» Records shown:

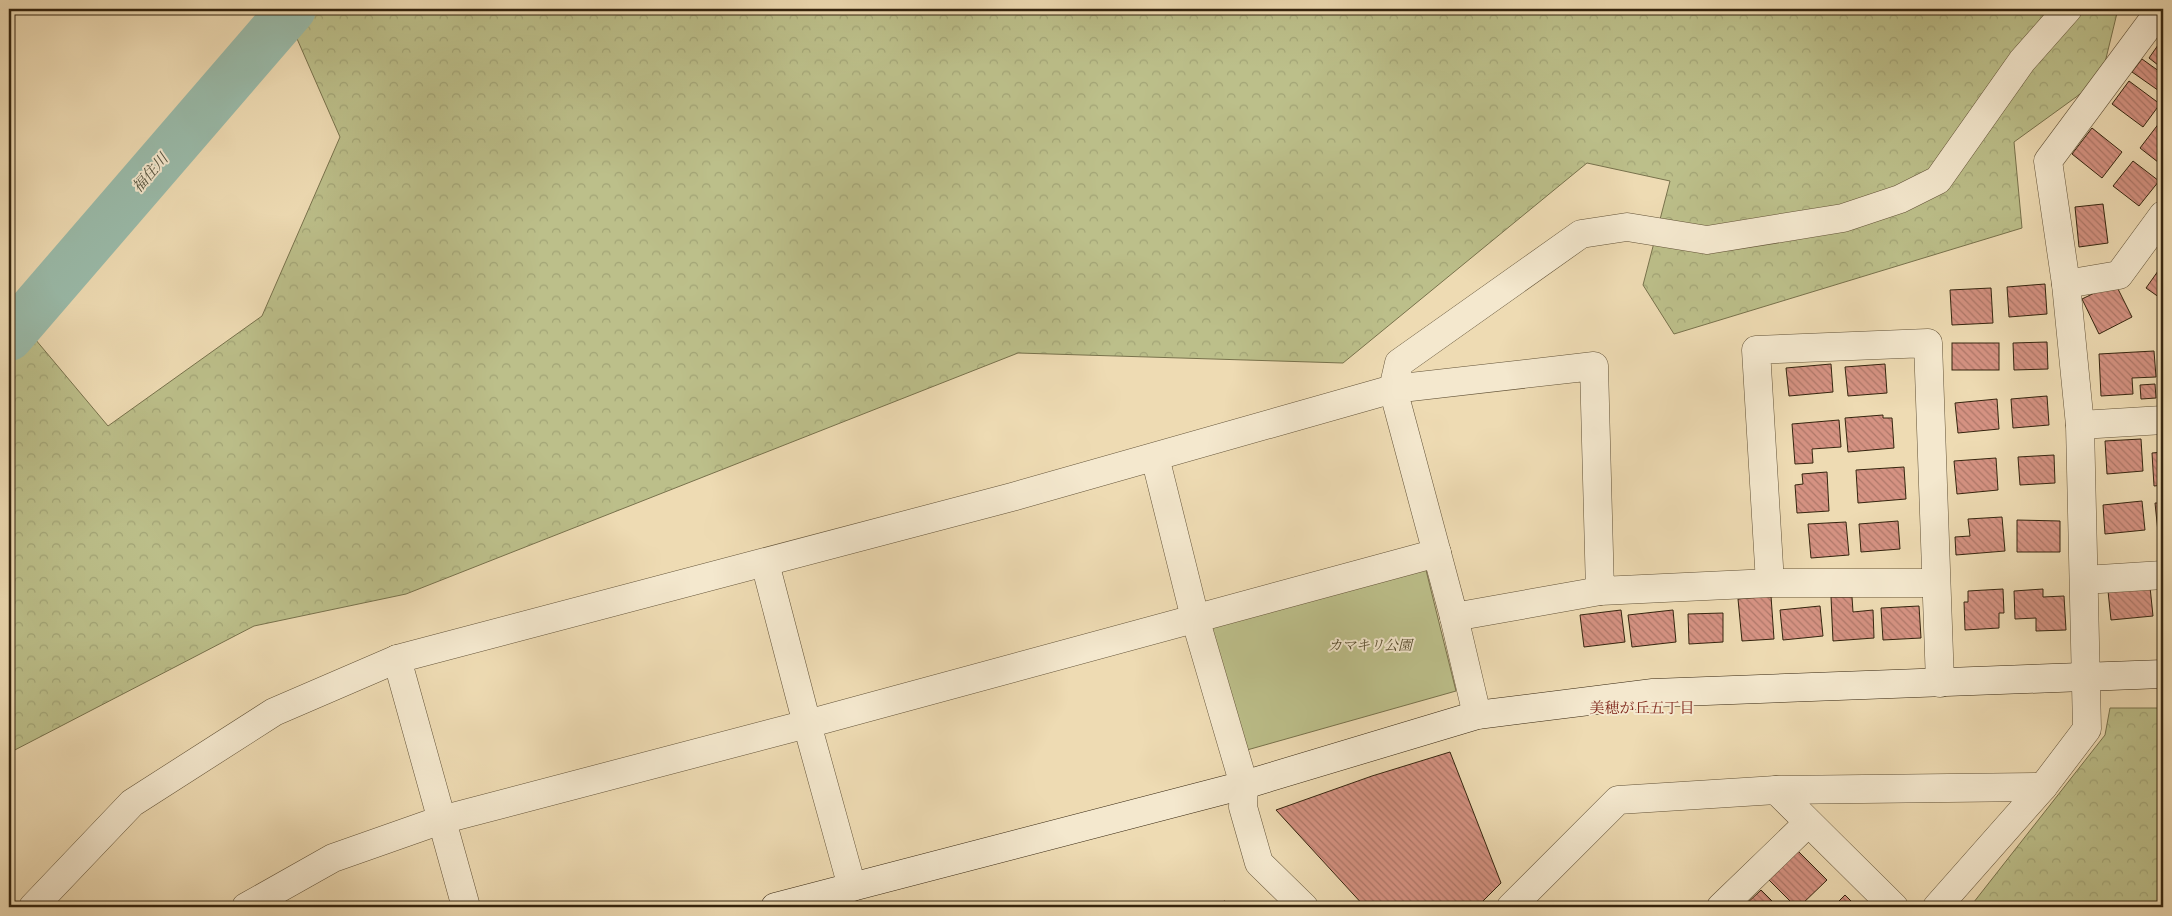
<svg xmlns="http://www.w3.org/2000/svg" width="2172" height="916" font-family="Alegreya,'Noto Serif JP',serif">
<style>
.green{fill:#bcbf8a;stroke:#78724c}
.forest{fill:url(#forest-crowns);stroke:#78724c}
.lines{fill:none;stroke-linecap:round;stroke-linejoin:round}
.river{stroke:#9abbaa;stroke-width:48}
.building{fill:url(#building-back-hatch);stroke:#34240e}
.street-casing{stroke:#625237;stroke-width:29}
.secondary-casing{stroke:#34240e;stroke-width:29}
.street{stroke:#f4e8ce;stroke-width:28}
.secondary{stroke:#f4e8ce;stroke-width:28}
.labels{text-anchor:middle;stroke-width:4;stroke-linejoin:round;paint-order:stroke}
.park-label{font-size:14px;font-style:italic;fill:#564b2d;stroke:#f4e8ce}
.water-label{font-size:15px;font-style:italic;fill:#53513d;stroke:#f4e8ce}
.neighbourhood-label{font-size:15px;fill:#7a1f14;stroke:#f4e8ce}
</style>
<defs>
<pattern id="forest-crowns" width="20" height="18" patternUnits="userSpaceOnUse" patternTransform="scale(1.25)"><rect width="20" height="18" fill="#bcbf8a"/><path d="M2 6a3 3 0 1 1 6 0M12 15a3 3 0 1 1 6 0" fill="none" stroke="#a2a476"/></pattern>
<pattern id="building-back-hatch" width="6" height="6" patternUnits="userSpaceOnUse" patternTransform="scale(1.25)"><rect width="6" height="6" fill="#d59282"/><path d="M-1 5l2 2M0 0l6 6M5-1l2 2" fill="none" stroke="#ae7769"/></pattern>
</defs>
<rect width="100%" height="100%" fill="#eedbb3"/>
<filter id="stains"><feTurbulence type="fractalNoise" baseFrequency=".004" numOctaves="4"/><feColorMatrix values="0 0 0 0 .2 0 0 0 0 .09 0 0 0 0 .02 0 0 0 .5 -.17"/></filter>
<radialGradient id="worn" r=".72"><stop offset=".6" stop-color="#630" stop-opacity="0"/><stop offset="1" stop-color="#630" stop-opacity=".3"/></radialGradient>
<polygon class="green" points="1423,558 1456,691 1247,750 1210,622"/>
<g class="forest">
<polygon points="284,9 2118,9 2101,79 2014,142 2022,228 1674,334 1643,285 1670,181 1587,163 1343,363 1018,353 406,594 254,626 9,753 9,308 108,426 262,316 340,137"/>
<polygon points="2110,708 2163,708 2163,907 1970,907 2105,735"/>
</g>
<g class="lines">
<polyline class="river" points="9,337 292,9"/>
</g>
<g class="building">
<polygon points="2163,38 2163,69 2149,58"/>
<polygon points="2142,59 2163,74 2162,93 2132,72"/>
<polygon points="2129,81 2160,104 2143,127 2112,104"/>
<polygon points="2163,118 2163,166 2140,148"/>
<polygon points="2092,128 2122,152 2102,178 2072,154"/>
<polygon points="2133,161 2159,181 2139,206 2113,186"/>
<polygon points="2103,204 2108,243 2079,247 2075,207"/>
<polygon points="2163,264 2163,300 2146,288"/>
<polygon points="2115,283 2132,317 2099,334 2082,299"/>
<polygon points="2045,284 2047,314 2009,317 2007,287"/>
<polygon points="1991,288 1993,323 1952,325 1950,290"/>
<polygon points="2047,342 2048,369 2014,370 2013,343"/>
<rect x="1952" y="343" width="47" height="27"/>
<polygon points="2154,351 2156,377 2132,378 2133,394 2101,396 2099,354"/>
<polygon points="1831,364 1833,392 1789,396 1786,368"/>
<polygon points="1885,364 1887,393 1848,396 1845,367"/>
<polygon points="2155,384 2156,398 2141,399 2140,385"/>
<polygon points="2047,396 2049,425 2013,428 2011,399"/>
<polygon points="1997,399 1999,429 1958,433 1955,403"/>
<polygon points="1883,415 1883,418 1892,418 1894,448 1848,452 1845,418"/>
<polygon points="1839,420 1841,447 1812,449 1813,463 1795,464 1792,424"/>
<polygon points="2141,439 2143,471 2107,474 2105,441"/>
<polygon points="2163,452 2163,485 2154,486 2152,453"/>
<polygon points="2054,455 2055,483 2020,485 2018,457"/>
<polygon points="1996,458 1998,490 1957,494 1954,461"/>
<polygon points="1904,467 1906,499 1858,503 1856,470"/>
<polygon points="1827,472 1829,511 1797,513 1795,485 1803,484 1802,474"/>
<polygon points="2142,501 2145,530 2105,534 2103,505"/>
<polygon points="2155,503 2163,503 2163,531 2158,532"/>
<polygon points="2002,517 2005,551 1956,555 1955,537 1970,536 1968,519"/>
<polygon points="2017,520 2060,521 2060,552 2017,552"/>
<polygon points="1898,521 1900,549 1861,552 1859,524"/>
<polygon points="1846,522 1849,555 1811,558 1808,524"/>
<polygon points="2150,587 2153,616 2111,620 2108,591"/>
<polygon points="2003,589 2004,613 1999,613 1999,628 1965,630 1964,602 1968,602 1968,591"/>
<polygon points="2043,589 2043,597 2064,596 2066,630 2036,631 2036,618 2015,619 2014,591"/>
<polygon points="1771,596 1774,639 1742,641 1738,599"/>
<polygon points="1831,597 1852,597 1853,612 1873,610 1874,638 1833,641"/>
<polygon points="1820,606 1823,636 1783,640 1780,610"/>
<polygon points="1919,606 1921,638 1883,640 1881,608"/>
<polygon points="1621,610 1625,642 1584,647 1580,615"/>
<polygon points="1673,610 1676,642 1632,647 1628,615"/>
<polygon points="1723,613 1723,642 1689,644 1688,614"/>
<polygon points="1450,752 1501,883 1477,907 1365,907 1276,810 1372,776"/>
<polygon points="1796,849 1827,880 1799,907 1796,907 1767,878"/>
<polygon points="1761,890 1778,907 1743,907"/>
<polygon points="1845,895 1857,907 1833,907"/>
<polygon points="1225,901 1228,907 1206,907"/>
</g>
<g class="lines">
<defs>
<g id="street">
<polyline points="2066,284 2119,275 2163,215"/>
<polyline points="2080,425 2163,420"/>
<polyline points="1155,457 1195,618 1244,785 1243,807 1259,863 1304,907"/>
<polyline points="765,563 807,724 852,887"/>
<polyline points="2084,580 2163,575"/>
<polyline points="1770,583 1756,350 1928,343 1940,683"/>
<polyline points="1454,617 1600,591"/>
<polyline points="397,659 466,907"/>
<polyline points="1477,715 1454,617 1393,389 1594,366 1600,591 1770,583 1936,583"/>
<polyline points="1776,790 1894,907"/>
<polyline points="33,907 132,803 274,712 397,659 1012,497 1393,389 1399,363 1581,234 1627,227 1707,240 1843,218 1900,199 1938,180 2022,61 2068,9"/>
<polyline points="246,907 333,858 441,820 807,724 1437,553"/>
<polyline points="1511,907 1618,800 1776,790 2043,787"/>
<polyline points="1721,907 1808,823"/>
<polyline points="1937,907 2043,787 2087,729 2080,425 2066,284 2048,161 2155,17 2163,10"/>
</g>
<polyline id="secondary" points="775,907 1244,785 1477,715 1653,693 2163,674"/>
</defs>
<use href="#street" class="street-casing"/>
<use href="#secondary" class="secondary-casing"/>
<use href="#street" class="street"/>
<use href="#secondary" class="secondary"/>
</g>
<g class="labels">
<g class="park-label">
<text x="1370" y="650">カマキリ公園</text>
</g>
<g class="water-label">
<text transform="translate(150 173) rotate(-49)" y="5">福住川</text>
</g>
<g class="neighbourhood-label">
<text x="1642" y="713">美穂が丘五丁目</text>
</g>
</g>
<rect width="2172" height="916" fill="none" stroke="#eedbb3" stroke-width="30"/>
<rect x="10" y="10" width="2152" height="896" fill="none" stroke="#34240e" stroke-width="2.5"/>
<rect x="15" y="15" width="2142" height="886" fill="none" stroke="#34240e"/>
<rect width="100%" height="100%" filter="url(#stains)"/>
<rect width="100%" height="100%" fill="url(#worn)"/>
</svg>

» Task description:
Bring together all lines from the listing that contain the word "worn".

» Result of this task:
<radialGradient id="worn" r=".72"><stop offset=".6" stop-color="#630" stop-opacity="0"/><stop offset="1" stop-color="#630" stop-opacity=".3"/></radialGradient>
<rect width="100%" height="100%" fill="url(#worn)"/>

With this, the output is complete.